By Deborah Castellano Lubov

“Peter received the keys of the Kingdom not because he was perfect, but because he was humble and honest and the Father had given him a forthright faith.”

This was the comforting message Pope Francis offered during his Angelus address on Saturday, 29 June, as the Church observed the Solemnity of the Saints Peter and Paul, the Patrons of Rome.

The Holy Father took his cue from the day’s Gospel reading in which Jesus says to Simon called Peter: “To you, I will give the keys of the Kingdom of Heaven” (Mt 16:19).

Flawed, but relied on God’s mercy

“That is why,” the Pope pointed out,” we often see St Peter depicted with two large keys in his hand, as in the statue here in this square,” as he reminded that “those keys represent the ministry of authority that Jesus entrusted to him to serve the whole Church. “

While remembering St. Peter’s flaws, the Holy Father reassured that the Apostle, by relying on God’s mercy, was able to support and strengthen his brothers and sisters.

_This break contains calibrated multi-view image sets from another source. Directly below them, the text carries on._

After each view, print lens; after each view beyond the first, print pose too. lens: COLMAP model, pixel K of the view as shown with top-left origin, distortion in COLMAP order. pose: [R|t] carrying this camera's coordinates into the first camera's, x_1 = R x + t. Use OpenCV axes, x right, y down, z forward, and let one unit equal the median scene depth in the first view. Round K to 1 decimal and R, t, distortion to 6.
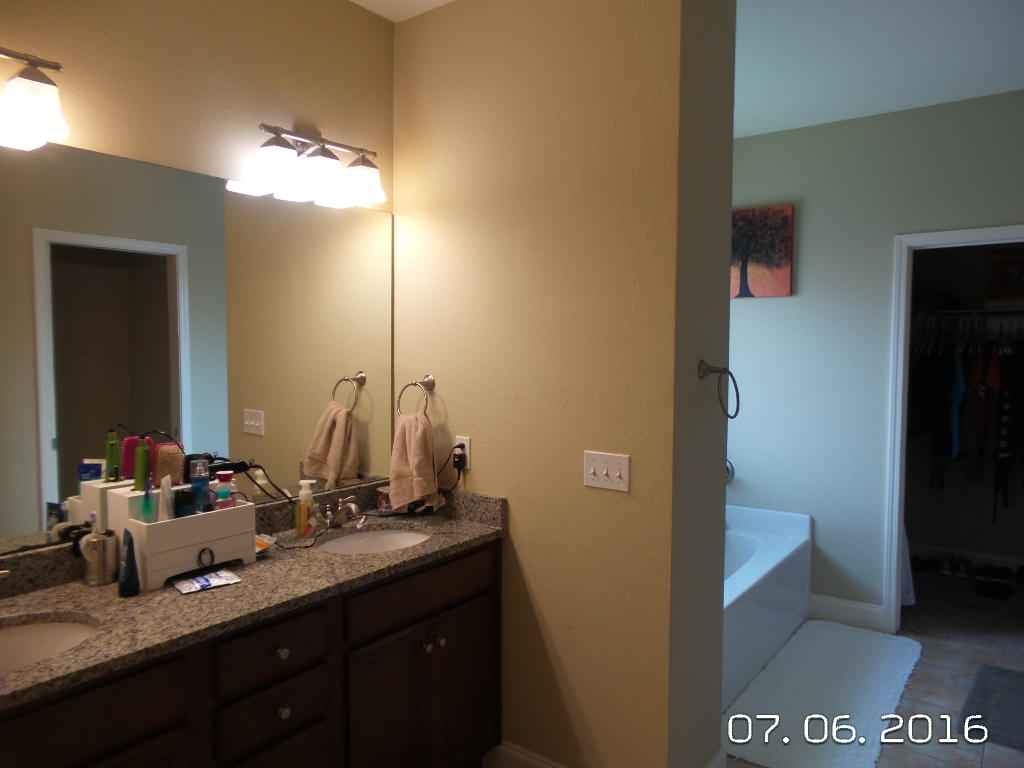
lens RADIAL K [[703.9, 0, 513.7], [0, 703.9, 388.5], [0, 0, 1]] dist [-0.018423, 0.008940]
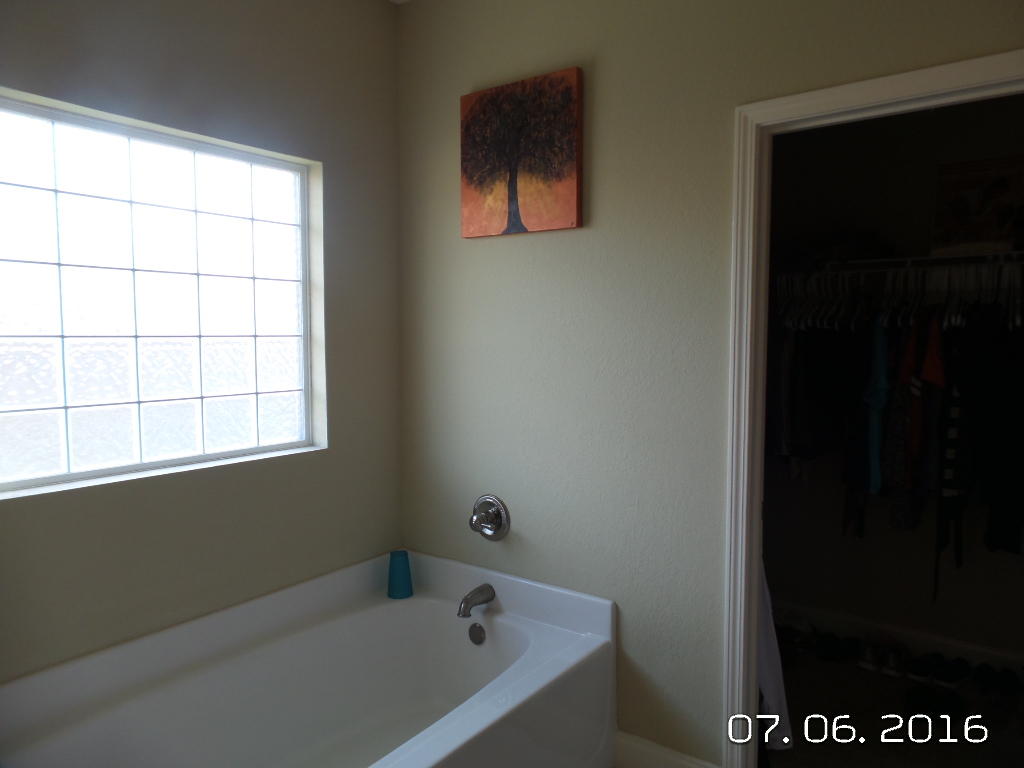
lens RADIAL K [[696.7, 0, 531.7], [0, 696.7, 386.1], [0, 0, 1]] dist [0.002847, 0.002615]
pose [[0.999951, -0.003301, 0.009382, 0.535737], [0.003111, 0.999792, 0.020164, -0.017791], [-0.009446, -0.020134, 0.999753, 0.641296]]
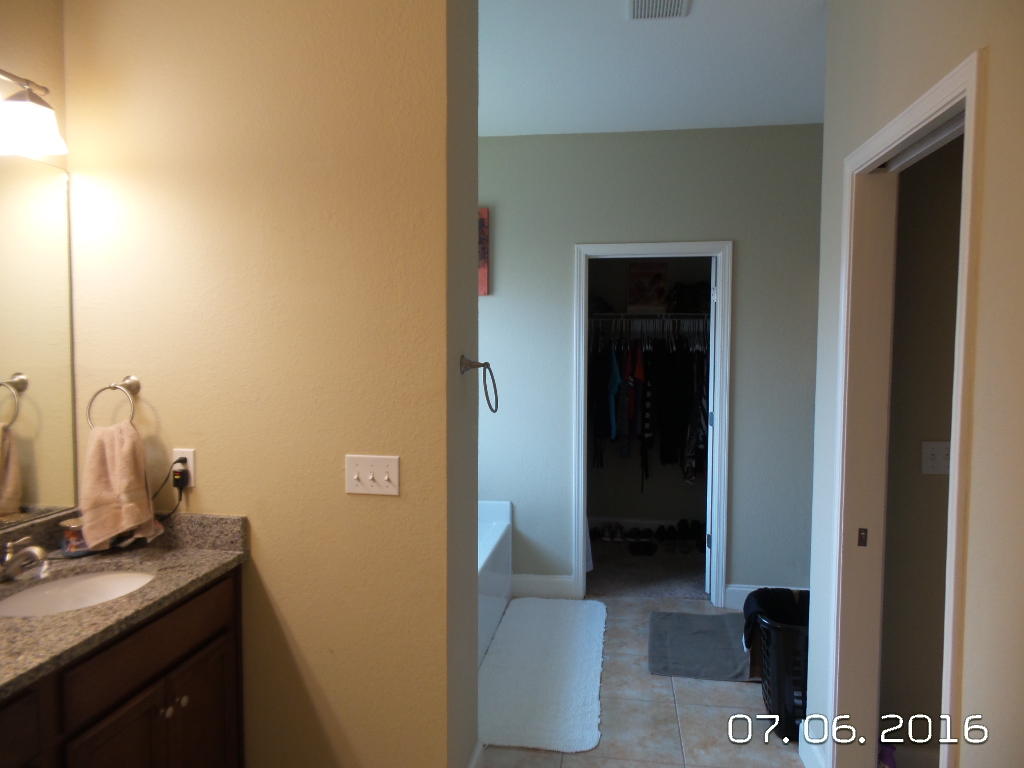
lens RADIAL K [[703.9, 0, 513.7], [0, 703.9, 388.5], [0, 0, 1]] dist [-0.018423, 0.008940]
pose [[0.876873, -0.026521, 0.479991, -0.125316], [0.026063, 0.999631, 0.007619, 0.001013], [-0.480016, 0.005829, 0.877240, 0.084983]]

The Holy Father clarified that Peter’s keys, in fact, are the keys to a Kingdom, “which Jesus does not describe as a safe or a vault,” but rather with other images like “a small seed, a precious pearl, a hidden treasure, a handful of yeast,” items which, he noted, are “precious and rich, yes, but at the same time small and inconspicuous.”

Therefore, to reach the Kingdom, the Pope recalled, “one does not need to operate mechanisms and safety locks, but to cultivate virtues such as patience, attention, constancy, humility.”

For everyone, not a few selected guests

Therefore, the mission that Jesus entrusts to Peter, he observed, “is not to bar the doors of the house, allowing access only to a few selected guests,” but “to help everyone find their way in, in faithfulness to Jesus’ Gospel.”

Peter, the Pope recalled, would do this throughout his life, faithfully, until his martyrdom, “after having been the first to experience, for himself, not without fatigue and with many falls, the joy and the freedom that come from meeting the Lord.”

Since Peter was the first to open the door to Jesus, and had to convert, his journey, the Holy Father noted, “was not easy.” 

“Just think: right after he had said to Jesus: ‘You are the Christ,” the Master had to rebuke him,” the Pope said, “because he refused to accept the prophecy of His Passion and Death on the Cross.” 

Questions to ponder

The Pope then urged the faithful to ask themselves some questions.

“Do I cultivate the desire to enter, with God’s grace, into His Kingdom, and to be, with His help, a welcoming guardian of it for others as well?”

“And to do so,” he continued, “do I allow myself to be polished, softened, and modelled by Jesus and His Spirit, Who dwell in me?”

Pope Francis concluded by praying that Mary, Queen of the Apostles, along with Saints Peter and Paul, help us be a guide for one another and support, for the encounter with Christ.

The Pope’s greeting to Romans

At the end of his Audience, Pope Francis greeted the numerous pilgrims gathered in St Peter’s Square for this solemnity, and especially the Romans. “Today”, he said, “I want my greeting to reach all the inhabitants of Rome, each and every one, along with my prayer: for families, especially those who are struggling the most; for the elderly, especially those who are alone; for the sick, the prisoners, and those who are in difficulty for various reasons”.

Finally, he expressed his desire that each person have the experience of Peter and Paul, that is, he explained “that the love of Jesus Christ saves lives and encourages giving it, encourages giving it with joy and freely. Life is not for sale”, he concluded.